=== DIRECTION ===
Pull out every line in the entries below that contains the word "pancreas", and copy each one as it appears.
-- TASK INPUTS start --
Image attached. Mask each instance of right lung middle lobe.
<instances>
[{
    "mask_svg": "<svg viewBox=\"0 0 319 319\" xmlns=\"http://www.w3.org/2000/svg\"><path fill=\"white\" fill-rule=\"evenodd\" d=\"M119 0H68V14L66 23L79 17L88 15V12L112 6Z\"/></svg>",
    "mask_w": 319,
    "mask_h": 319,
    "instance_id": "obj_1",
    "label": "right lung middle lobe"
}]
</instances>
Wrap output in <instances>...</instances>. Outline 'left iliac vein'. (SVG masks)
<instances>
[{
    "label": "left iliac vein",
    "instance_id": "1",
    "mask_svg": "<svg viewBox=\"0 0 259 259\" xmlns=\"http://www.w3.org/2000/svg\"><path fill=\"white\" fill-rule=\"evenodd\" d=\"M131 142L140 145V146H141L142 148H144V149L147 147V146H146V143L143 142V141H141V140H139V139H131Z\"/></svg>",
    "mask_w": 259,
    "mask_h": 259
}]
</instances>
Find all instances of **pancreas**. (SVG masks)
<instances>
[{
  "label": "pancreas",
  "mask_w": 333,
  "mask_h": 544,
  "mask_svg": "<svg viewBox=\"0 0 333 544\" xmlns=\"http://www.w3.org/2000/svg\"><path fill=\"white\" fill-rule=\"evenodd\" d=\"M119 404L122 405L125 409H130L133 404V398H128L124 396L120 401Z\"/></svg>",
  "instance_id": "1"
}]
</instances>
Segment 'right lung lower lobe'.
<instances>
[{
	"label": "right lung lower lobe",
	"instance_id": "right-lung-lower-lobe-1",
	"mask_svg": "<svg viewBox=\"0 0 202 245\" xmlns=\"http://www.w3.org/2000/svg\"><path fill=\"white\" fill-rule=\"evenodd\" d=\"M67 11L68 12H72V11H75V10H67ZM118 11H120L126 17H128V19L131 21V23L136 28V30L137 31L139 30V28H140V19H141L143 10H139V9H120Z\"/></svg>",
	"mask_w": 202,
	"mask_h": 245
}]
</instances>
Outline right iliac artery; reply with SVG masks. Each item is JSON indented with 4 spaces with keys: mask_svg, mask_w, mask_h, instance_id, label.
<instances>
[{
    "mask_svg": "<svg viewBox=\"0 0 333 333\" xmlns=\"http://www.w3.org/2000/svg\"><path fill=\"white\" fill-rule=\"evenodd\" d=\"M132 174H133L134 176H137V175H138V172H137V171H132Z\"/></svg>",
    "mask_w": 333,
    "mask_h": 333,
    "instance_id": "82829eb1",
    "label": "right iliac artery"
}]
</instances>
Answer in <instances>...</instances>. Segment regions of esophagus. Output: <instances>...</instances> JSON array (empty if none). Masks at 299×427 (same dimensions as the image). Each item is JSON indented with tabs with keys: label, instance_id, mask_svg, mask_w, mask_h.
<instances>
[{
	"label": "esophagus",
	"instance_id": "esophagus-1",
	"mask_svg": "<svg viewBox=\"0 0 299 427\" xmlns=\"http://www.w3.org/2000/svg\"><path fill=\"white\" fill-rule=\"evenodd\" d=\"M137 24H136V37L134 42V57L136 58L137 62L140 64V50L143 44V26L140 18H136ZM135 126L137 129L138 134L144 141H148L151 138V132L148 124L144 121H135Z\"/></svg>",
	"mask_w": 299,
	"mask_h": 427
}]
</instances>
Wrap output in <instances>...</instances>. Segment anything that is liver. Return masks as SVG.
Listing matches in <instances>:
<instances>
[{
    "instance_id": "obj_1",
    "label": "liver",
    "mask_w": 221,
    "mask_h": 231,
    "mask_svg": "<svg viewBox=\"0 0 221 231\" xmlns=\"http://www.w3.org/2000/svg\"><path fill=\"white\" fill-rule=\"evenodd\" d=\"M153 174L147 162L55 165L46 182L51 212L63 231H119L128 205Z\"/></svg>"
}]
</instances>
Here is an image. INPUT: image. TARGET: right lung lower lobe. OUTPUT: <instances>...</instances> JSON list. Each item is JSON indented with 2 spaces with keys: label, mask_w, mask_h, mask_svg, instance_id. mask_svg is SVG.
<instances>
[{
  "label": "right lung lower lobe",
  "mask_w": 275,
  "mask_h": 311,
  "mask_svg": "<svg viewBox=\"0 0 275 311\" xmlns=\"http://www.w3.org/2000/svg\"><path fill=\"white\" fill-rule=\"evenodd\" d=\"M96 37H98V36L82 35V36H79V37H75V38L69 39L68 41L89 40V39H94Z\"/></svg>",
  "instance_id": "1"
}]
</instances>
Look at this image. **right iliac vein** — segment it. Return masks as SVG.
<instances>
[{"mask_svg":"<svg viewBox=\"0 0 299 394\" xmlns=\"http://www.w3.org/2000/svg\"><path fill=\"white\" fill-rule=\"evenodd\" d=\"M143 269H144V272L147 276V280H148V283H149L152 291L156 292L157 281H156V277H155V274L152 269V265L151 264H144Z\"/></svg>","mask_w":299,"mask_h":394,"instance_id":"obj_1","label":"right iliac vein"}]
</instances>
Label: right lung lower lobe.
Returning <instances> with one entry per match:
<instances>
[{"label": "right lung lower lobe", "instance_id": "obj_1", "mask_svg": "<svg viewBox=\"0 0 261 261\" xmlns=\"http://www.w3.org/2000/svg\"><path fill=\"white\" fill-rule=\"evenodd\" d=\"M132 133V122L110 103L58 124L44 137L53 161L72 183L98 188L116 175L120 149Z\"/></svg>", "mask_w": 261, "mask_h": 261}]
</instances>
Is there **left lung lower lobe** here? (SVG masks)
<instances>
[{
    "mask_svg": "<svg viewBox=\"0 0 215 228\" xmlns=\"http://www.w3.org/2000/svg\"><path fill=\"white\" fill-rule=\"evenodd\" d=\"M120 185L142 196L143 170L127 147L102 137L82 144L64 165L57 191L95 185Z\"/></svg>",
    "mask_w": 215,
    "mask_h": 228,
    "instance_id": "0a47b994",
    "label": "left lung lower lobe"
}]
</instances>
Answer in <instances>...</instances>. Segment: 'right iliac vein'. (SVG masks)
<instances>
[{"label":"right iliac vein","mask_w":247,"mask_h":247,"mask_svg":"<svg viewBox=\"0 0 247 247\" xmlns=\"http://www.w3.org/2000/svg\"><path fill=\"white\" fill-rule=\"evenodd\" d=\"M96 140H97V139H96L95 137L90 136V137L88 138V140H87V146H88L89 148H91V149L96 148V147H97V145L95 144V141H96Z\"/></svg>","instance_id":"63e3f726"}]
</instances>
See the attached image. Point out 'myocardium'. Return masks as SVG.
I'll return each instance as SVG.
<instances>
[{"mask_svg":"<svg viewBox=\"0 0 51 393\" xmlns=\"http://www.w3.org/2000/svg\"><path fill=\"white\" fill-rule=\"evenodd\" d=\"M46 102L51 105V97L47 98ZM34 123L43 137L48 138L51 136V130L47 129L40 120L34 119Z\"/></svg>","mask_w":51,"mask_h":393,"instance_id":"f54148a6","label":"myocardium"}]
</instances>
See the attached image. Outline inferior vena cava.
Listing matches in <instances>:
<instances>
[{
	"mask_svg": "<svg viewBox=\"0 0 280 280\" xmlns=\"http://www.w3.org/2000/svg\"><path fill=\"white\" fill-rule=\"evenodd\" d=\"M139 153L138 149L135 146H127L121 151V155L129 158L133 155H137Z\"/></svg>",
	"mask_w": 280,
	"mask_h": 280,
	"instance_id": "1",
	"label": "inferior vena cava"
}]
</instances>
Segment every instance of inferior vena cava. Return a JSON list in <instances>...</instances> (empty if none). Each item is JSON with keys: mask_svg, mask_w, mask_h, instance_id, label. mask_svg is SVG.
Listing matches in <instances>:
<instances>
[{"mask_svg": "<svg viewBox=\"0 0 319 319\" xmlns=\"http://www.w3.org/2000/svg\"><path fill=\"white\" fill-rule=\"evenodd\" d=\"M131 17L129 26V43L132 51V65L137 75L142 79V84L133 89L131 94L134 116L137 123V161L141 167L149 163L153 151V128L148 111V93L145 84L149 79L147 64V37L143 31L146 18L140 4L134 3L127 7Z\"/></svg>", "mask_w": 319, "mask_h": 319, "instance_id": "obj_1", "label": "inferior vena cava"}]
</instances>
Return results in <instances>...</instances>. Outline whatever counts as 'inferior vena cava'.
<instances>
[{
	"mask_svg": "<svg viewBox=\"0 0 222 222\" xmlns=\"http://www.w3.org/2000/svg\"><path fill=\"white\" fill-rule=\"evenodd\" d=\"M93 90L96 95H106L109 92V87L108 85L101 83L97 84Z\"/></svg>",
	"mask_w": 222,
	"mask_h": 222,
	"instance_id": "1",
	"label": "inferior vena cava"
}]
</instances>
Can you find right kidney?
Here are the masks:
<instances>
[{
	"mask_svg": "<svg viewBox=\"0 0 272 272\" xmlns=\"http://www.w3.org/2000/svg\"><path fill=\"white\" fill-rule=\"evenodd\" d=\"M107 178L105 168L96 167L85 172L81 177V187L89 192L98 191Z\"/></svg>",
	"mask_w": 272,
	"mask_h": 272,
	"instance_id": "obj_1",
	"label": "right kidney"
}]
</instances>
-- TASK INPUTS end --
=== FINISHED TASK ===
Find all instances of **pancreas**. (SVG masks)
  "label": "pancreas",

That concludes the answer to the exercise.